WordType Designs
Driven To Distractions©
The Sound of One Hand Clapping©


A rchive Date
[ 29-01-2004 ]
Category
[ International Relations ]
sub-Categoy
[ Iraq ]

      [http://www.msnbc.msn.com/id/4030848/

      Iraq heading toward civil war?
      Competing ethnic groups could try to shoot their way into power
      By Jim Miklaszewski Correspondent NBC News
      Updated: 7:36 p.m. ET Jan. 22, 2004

      On a day when the U.S. military claimed Iraqi insurgents were losing the battle - “the former regime elements we have been combating have been brought to their knees,” said Maj. Gen. Ray Odierno - senior Pentagon officials fear Iraq could be headed for civil war.

      Four Iraqi women were gunned down in Fallujah on Thursday as they drove to their cleaning jobs at a U.S. military base.  Also in Fallujah, two Iraqi policemen were killed in a drive-by shooting at a police roadblock.

      Military officials fear as Iraq attempts to form a new government, competing ethnic and religious factions will try to shoot their way into power.

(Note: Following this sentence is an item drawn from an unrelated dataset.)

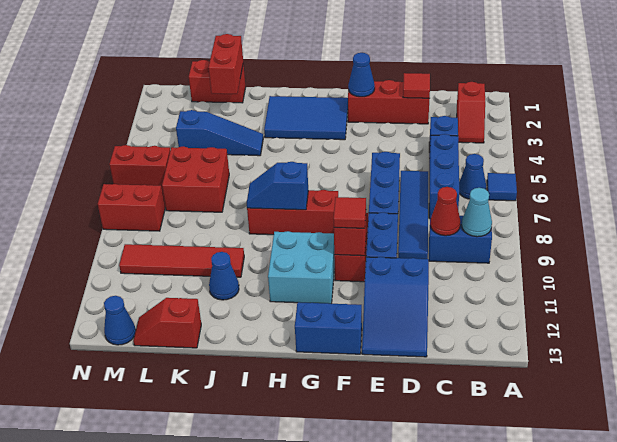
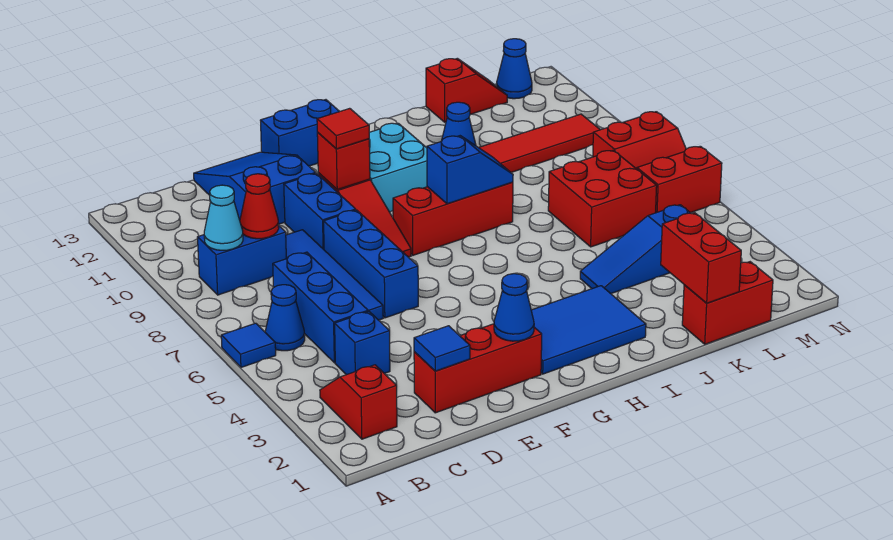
red 1x1 tile [403,73,430,98] -> blue 1x1 tile [414,326,470,371]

      “To establish their place in the future government…. And I think that’s why a lot of these attacks, why these attacks are occurring,” said Odierno.

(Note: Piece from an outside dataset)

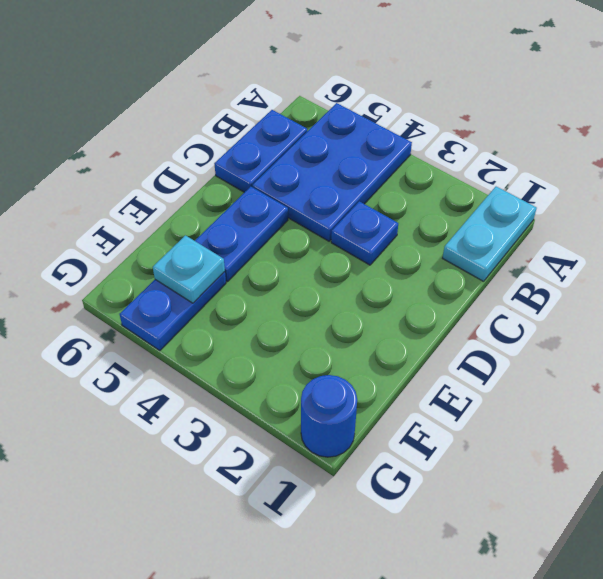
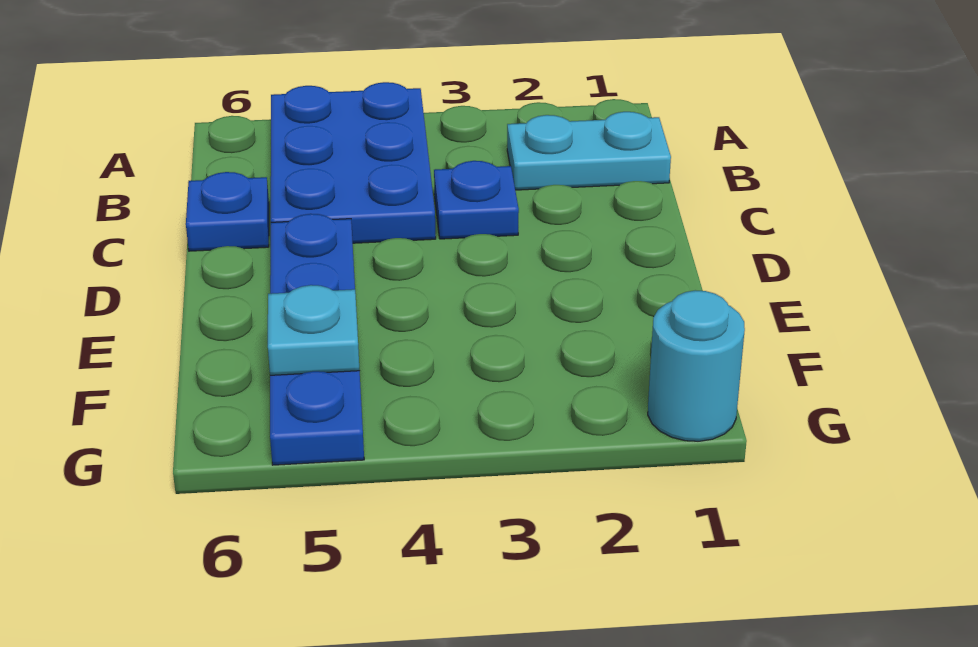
cyan 1x2 plate [443,187,537,281] -> cyan 1x2 plate turned to [507,112,671,190]
blue 1x2 plate [214,110,307,192] -> blue 1x1 plate [186,172,269,251]
blue 1x1 round brick [301,375,357,457] -> cyan 1x1 round brick [648,290,745,441]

      Concerns were heightened earlier this week when tens of thousands of Shiites demonstrated for early elections in Iraq — which would likely put the majority Shiites in control.

      The long-simmering hatreds among the Shiites in the south, the Sunnis in central Iraq and the Kurds in the north make Iraq a potential powder keg.

      “They all mistrust each other, and until they are convinced there’s going to be some stronger authority that will treat them all fairly, the natural thing is to fall back on your own ethnic group and your own militia,” said military analyst Michael O’Hanlon of the Brookings Institution.  “If there were not an iron hand of either a Saddam Hussein-like figure or the U.S. military, you would have to expect civil war. It wouldn’t just be a possibility, it would be a probability.”

      In fact a CIA report to the White House this week warned of the potential for increased violence between ethnic and religious groups in Iraq.

      The CIA also warned Iraqis may not be ready to run the government or provide their own security once the United States turns over control of the country to a new Iraqi governing body.

      But there’s a more immediate threat. U.S. military officials say foreign fighters, backed by al-Qaida, are regrouping to launch a new series of attacks.

      All this means large numbers of American forces will likely remain in Iraq for years. One senior Pentagon official warns, without U.S. troops, Iraq would explode.